Blaue Stahlteile geben den Blick auf eine Schlackeaufbereitungsanlage frei

Die Umfrage befasst sich mit der Frage, wie mineralische Ersatzbaustoffe künftig in der Baupraxis eingesetzt werden sollen und welche Einstellungen, Erfahrungen und Hemmnisse dabei in der Branche bestehen. Sie zeigt, dass die Akzeptanz für solche Baustoffe grundsätzlich vorhanden ist, aber die tatsächliche Anwendung häufig durch Unsicherheiten und strukturelle Rahmenbedingungen begrenzt bleibt. Viele Befragte sehen die Materialien als ökologisch sinnvoll und technisch geeignet an, betonen aber, dass rechtliche Vorgaben, bürokratische Hürden und fehlende Marktanreize den Einsatz erschweren. Auch die öffentliche Wahrnehmung spielt eine Rolle: Ersatzbaustoffe werden oft als minderwertig angesehen, obwohl sie technisch gleichwertig sein können. Die Befragten wünschen sich daher mehr Aufklärung und bessere Kommunikationsstrategien, um Vertrauen zu schaffen.

Ein weiteres wiederkehrendes Thema ist die Forderung nach klaren Qualitätsstandards und verlässlichen Zertifizierungen. Nur wenn Sicherheit und Umweltverträglichkeit nachvollziehbar belegt sind, kann der Markt breiter geöffnet werden. Viele Teilnehmende verweisen zudem auf die Bedeutung einheitlicher Regelwerke, insbesondere im Zusammenhang mit der Ersatzbaustoffverordnung. Unterschiedliche Auslegungen auf Länderebene oder durch Behörden führen zu Unsicherheit und verhindern Investitionen.

Darüber hinaus wird deutlich, dass die Nachfrage nach Ersatzbaustoffen nicht allein durch Angebot und Preis bestimmt wird, sondern stark von den Ausschreibungspraktiken der öffentlichen Hand abhängt. Kommunen und staatliche Bauherren könnten durch gezielte Vorgaben in Leistungsverzeichnissen oder Förderkriterien wesentlich dazu beitragen, den Einsatz zu steigern.
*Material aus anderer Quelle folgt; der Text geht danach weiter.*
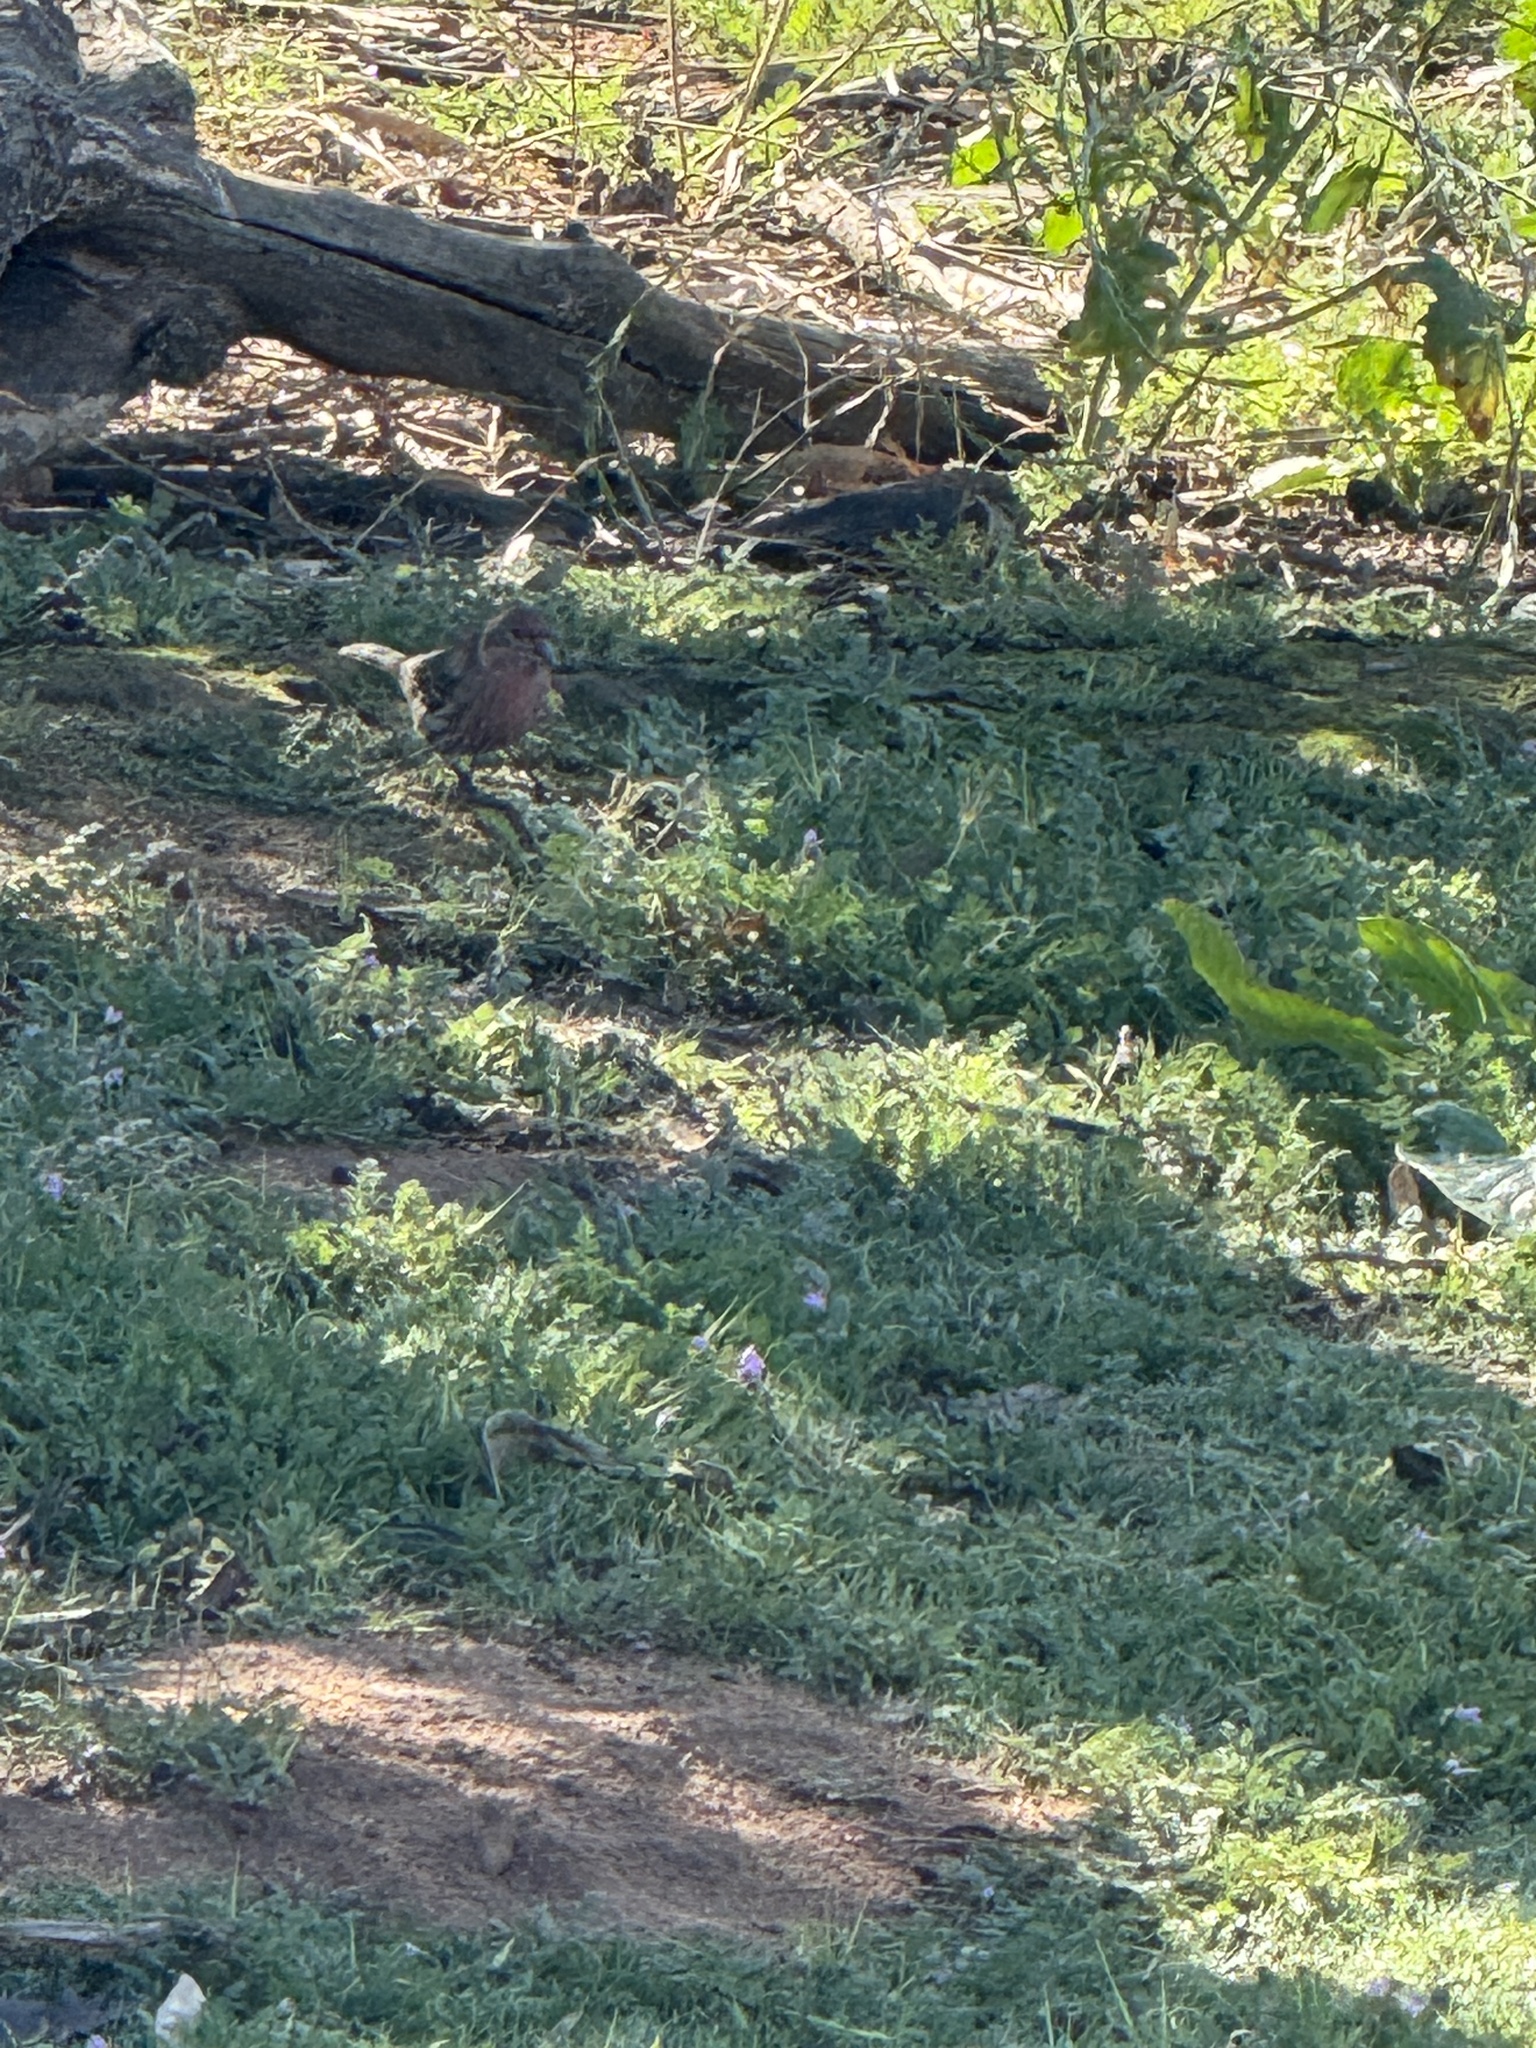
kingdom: Animalia
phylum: Chordata
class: Aves
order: Passeriformes
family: Fringillidae
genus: Haemorhous
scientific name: Haemorhous mexicanus
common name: House finch
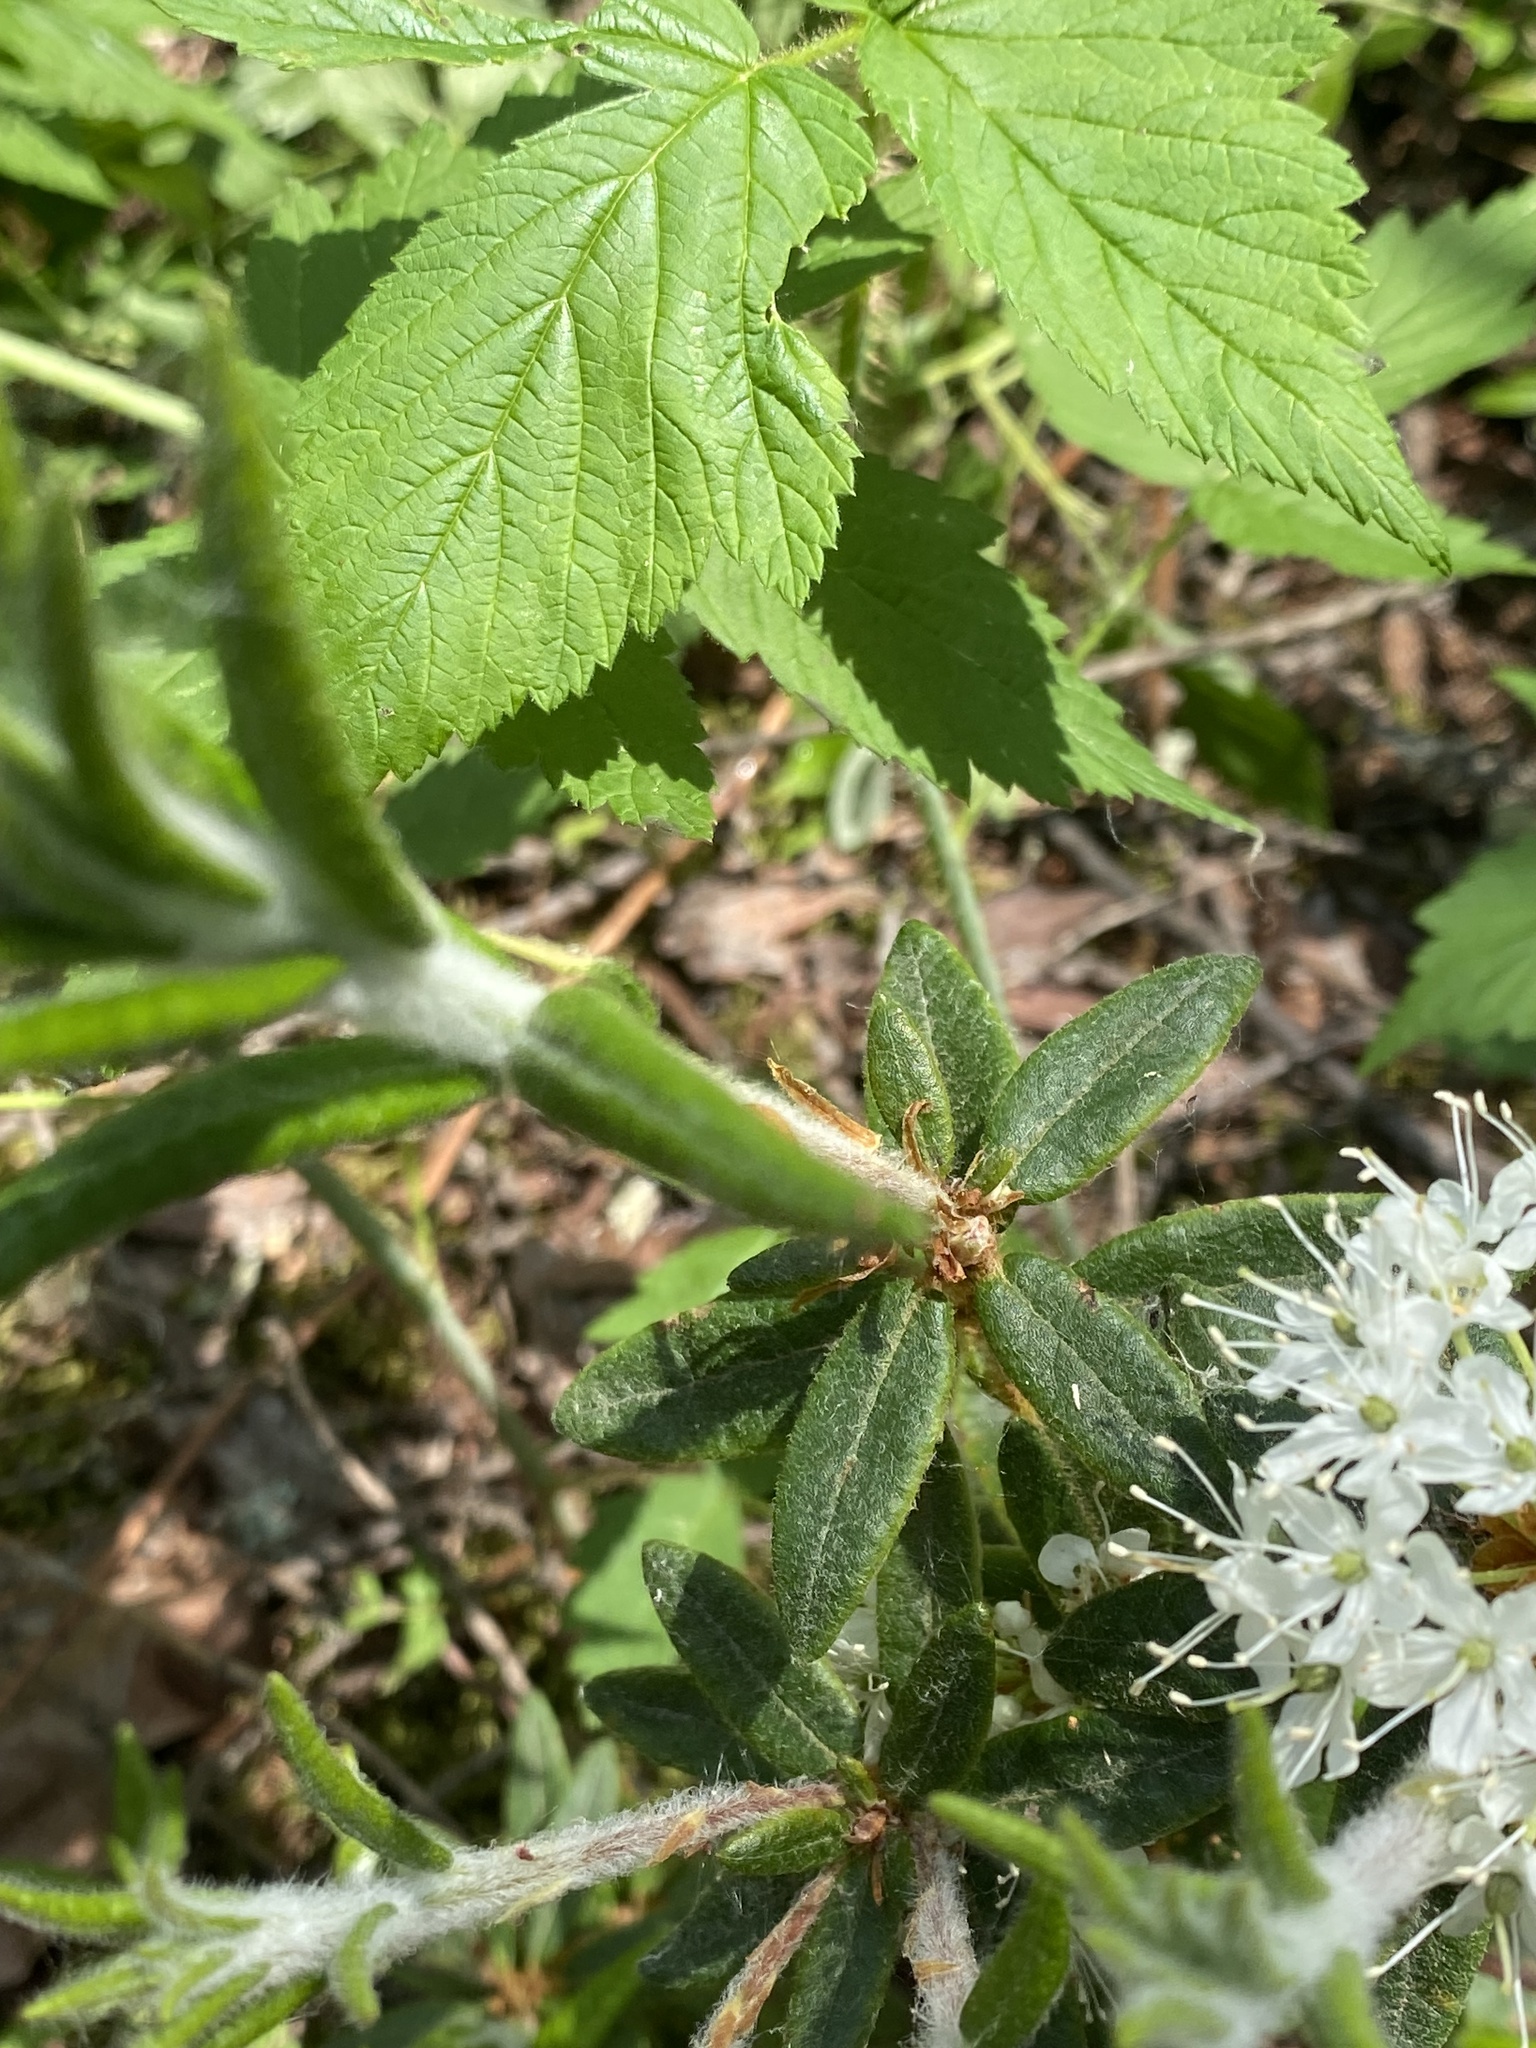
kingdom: Plantae
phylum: Tracheophyta
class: Magnoliopsida
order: Ericales
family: Ericaceae
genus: Rhododendron
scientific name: Rhododendron groenlandicum
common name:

Gleichzeitig äußern einige Akteure Bedenken, dass die Verfügbarkeit geeigneter Materialien regional stark schwanke und der Transportaufwand die ökologische Bilanz verschlechtern könne.

Insgesamt zeichnet die Umfrage ein differenziertes Bild: Die Branche steht mineralischen Ersatzbaustoffen offen gegenüber, sieht aber deutlichen Handlungsbedarf bei politischen und administrativen Rahmenbedingungen. Die Befragten erwarten, dass klare rechtliche Strukturen, transparente Qualitätsnachweise und eine aktivere Kommunikation über Nutzen und Sicherheit die entscheidenden Faktoren für den Durchbruch dieser Materialien sein werden.